Graduated driver's licenses have been implemented by 30 states. GDL programs require young drivers to gain driving experience gradually over time. The GDL laws allow young drivers to improve their driving skills and restrict night-time driving, when most teenage driving accidents occur.

A driver's license in a typical GDL program can be obtained by the following steps:

  • Learner's permit with a minimum holding period. Any alcohol related or traffic offense results in revocation, and seat belts must be worn.
  • Provisional or intermediate license. The restrictions are generally the same as the learner's permit.
  • Standard driver's license. This is usually issued after a specific period of driving with no major offenses and after a road test is passed.

Although no state has enacted all of the recommended components, Florida's law is considered the standard because it includes a six-month holding period for a learner's permit and night restrictions from 11 p.m. to 6 a.m. for 16-year-olds and 1 a.m. to 5 a.m. for 17-year-olds.

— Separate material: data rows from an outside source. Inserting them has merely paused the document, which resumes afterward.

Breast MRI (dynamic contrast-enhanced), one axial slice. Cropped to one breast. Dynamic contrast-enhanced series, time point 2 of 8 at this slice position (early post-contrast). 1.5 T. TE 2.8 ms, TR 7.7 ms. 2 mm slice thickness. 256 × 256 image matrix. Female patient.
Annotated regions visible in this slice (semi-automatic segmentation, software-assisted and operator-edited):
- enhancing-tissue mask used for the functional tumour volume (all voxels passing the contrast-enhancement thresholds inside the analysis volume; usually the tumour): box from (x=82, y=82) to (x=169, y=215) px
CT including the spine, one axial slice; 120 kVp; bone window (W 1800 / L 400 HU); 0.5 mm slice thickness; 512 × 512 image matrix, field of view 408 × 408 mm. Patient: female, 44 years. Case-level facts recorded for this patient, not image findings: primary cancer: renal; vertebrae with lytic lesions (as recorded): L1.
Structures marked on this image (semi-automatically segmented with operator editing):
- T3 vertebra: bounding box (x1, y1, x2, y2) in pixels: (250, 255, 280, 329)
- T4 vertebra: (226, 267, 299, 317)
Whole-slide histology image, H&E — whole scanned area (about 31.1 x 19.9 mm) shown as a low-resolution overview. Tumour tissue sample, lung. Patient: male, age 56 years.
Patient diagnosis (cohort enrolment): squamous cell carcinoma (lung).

These new restrictions may seem unfair to young drivers but there is a good reason for them. In fact, Florida's GDL law is credited with a 26 percent reduction in night crashes among 16-year-old drivers and a reduction of about 30 percent for 17-year-old drivers.

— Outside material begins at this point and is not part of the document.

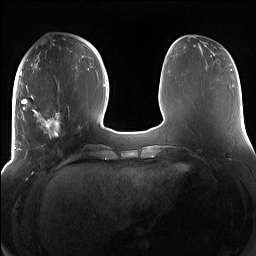
Breast MRI (dynamic contrast-enhanced), one axial slice. Slice 55 of 160 in the series (ordered by position). Dynamic contrast-enhanced series, time point 2 of 7 at this slice position (early post-contrast). 1.5 T. TE 1.4 ms, TR 5 ms. 1.2 mm slice thickness. 256 × 256 image matrix, field of view 380 × 380 mm. Female patient.
Outlined on this slice (semi-automatically segmented with operator editing):
- enhancing-tissue mask used for the functional tumour volume (all voxels passing the contrast-enhancement thresholds inside the analysis volume; usually the tumour): bounding box (x1, y1, x2, y2) in pixels: (15, 91, 79, 150)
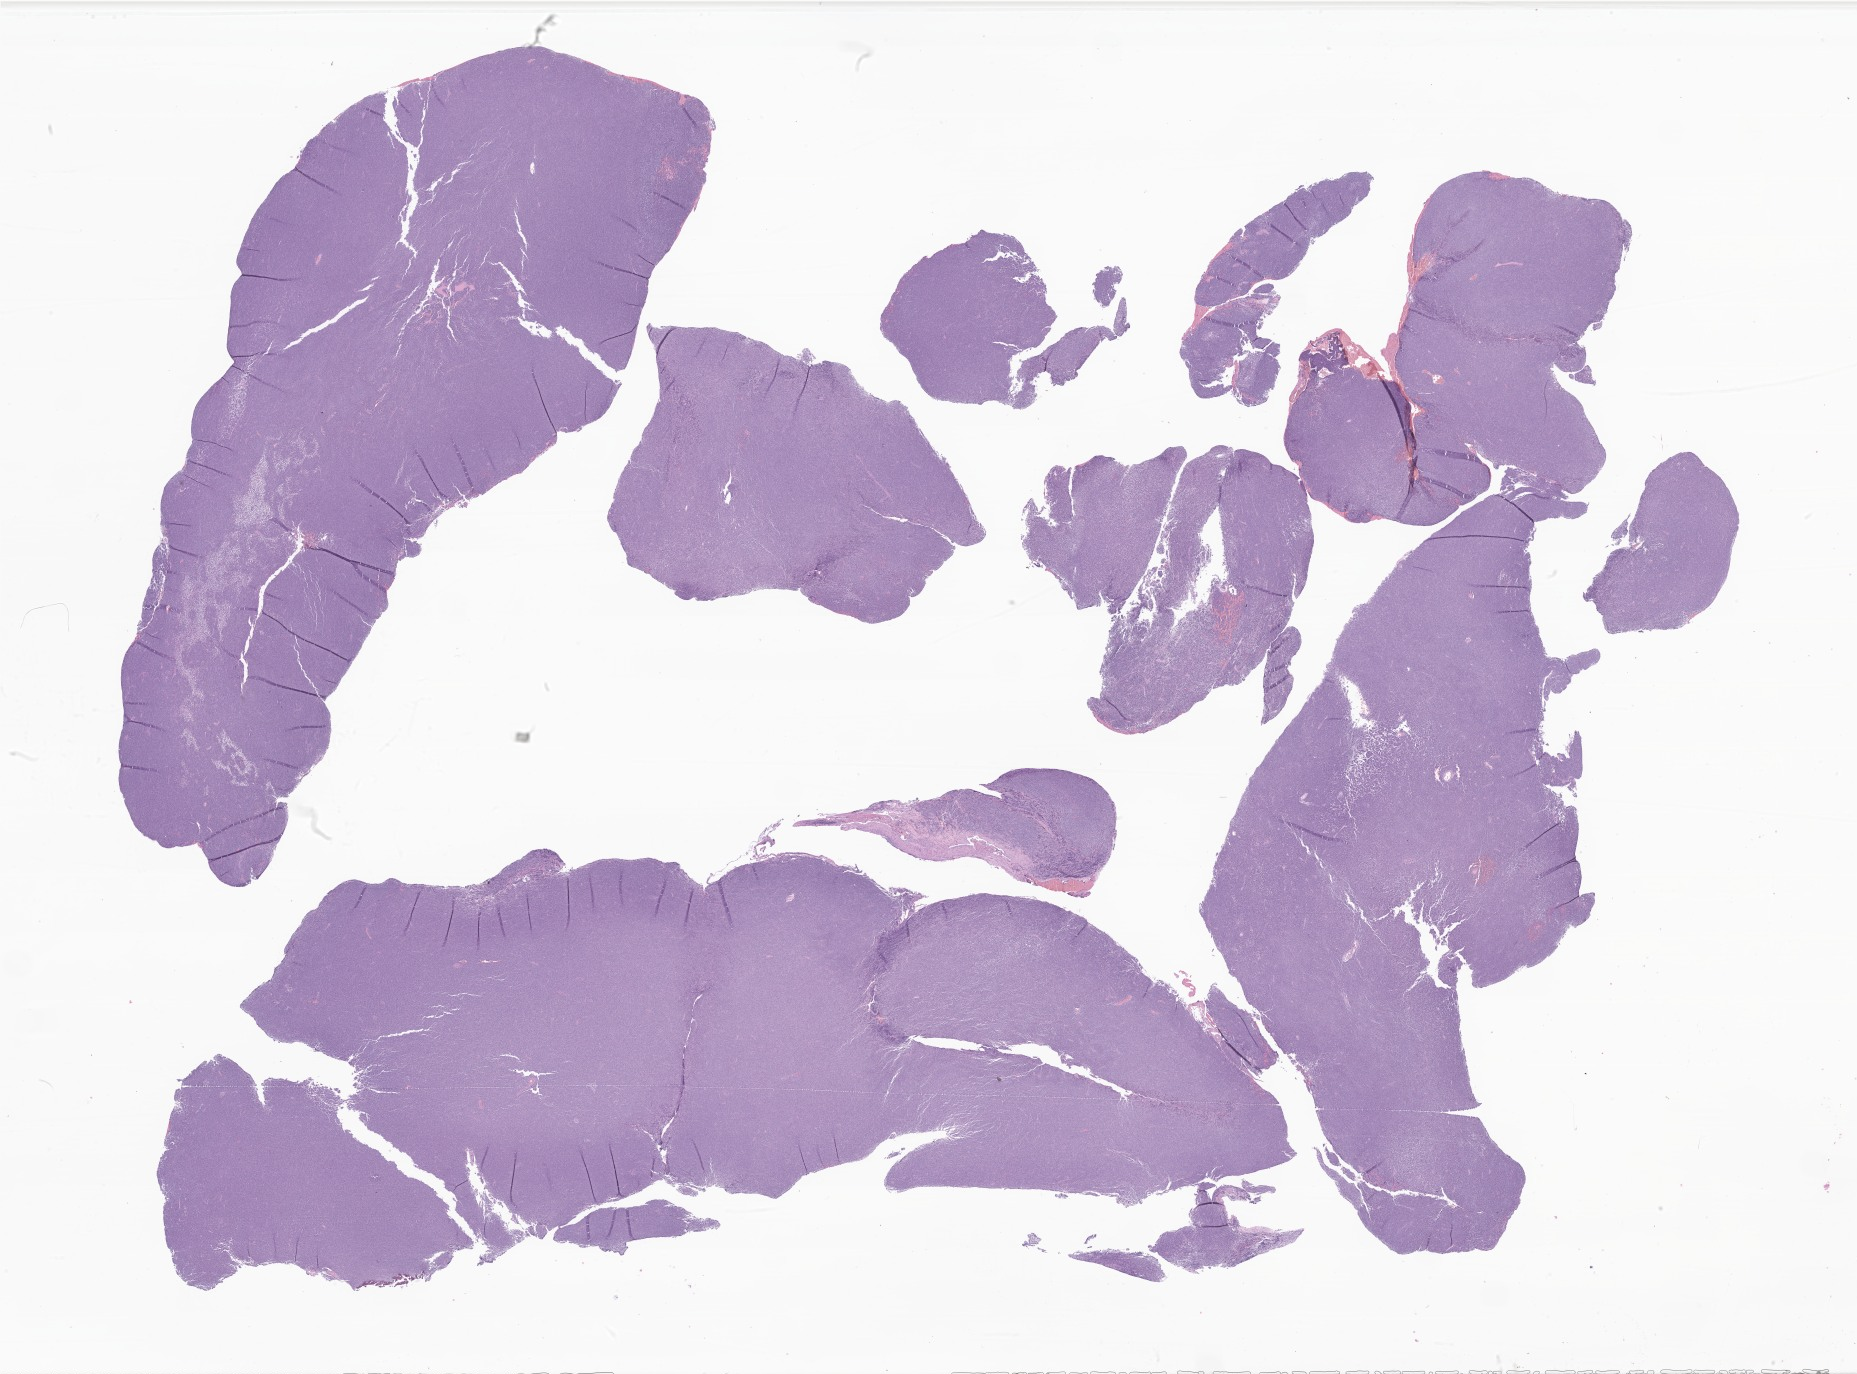
Digitized haematoxylin and eosin-stained section of tumor tissue from the brain, low-resolution overview of the scanned area, about 31.3 x 23.2 mm, FFPE section. Male patient, age 177 months (14 years 9 months).
• diagnosis: Medulloblastoma, NOS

Other state measures aiding in the reduction of teenage driving accidents are changes to the legal blood alcohol content.

According to National Highway Traffic Safety Administration (NHTSA), all 50 states and the District of Columbia have set lower Blood Alcohol Content (BAC) levels for drivers under 21. In fact, all 50 states have also passed zero tolerance laws prohibiting teenagers from drinking and driving. Zero tolerance laws make it illegal for people under 21 to drive with any amount of alcohol in their system, defined as a BAC of .02 or less. The normal BAC level for adults is 0.08.

Several studies show conclusively that zero tolerance laws save lives. For example, Maryland's zero tolerance law produced an 11 percent decrease in the number of crashes involving drinking drivers under age 21. In four other states, the number of late night fatal crashes of young drivers dropped 34 percent after zero tolerance laws.

Nationwide, alcohol-related deaths among teens age 15 to 20 dropped five percent from 2,324 in 1996 to 2,209 in 1997. These decreases are a direct result of the new laws.